Exercise. Retype precisely the section of the data that starts at the line containing "Datenschutz" and runs to its final line, ends included.
================================
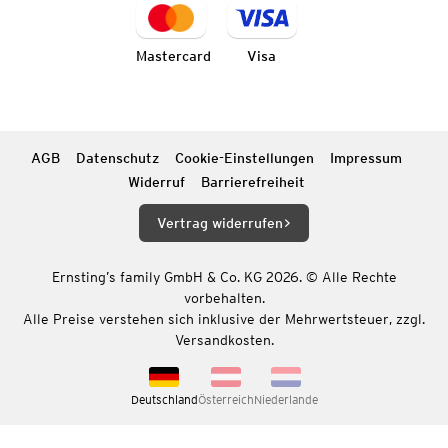
Mastercard
Visa
AGB
Datenschutz
Cookie-Einstellungen
Impressum
Widerruf
Barrierefreiheit
Vertrag widerrufen
Ernsting’s family GmbH & Co. KG 2026. © Alle Rechte
vorbehalten.
Alle Preise verstehen sich inklusive der Mehrwertsteuer, zzgl.
Versandkosten.
Deutschland
Österreich
Niederlande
================================
Exercise result.
Datenschutz
Cookie-Einstellungen
Impressum
Widerruf
Barrierefreiheit
Vertrag widerrufen
Ernsting’s family GmbH & Co. KG 2026. © Alle Rechte
vorbehalten.
Alle Preise verstehen sich inklusive der Mehrwertsteuer, zzgl.
Versandkosten.
Deutschland
Österreich
Niederlande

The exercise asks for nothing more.